[STUDY MATERIAL]:
※
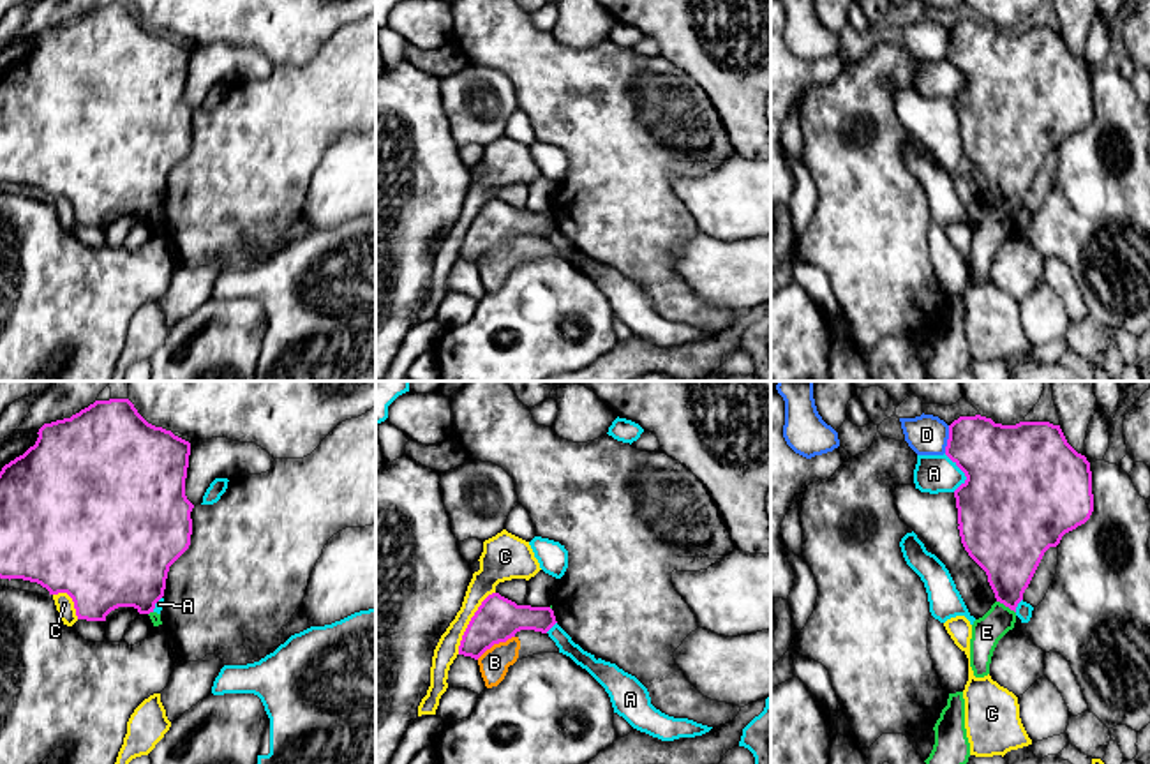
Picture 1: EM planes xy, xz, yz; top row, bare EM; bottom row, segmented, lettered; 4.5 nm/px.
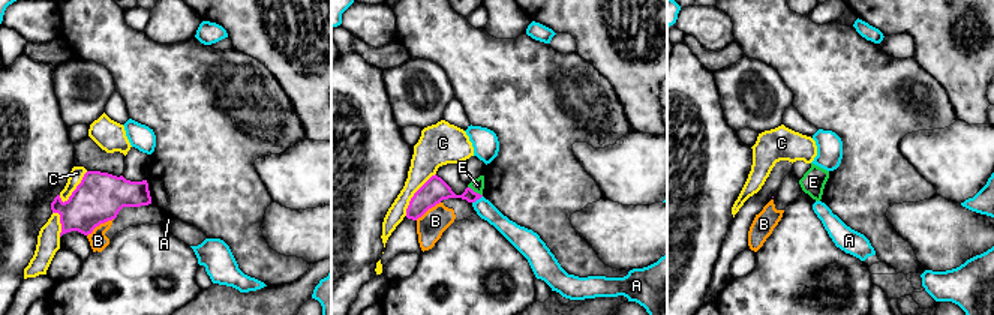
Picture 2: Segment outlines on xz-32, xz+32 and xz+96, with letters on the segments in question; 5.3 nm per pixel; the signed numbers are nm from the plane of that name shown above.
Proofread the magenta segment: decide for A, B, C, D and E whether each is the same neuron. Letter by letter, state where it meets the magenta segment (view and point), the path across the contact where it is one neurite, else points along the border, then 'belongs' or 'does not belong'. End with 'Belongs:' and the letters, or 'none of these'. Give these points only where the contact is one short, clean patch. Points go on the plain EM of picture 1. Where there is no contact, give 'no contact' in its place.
A: contact yz (963, 76); does not belong
B: contact xz (494, 247); border xz (514, 240), (494, 247), (477, 263); does not belong
C: contact xz (470, 226); does not belong
D: contact yz (948, 44); does not belong
E: contact yz (1006, 210); border yz (997, 205), (1015, 217); does not belong
Belongs: none of these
※
[PROBLEM]: Repeat every entry above word for word, and include no pictures.

[ANSWER SPACE]:
Picture 1: EM planes xy, xz, yz; top row, bare EM; bottom row, segmented, lettered; 4.5 nm/px.
Picture 2: Segment outlines on xz-32, xz+32 and xz+96, with letters on the segments in question; 5.3 nm per pixel; the signed numbers are nm from the plane of that name shown above.
Proofread the magenta segment: decide for A, B, C, D and E whether each is the same neuron. Letter by letter, state where it meets the magenta segment (view and point), the path across the contact where it is one neurite, else points along the border, then 'belongs' or 'does not belong'. End with 'Belongs:' and the letters, or 'none of these'. Give these points only where the contact is one short, clean patch. Points go on the plain EM of picture 1. Where there is no contact, give 'no contact' in its place.
A: contact yz (963, 76); does not belong
B: contact xz (494, 247); border xz (514, 240), (494, 247), (477, 263); does not belong
C: contact xz (470, 226); does not belong
D: contact yz (948, 44); does not belong
E: contact yz (1006, 210); border yz (997, 205), (1015, 217); does not belong
Belongs: none of these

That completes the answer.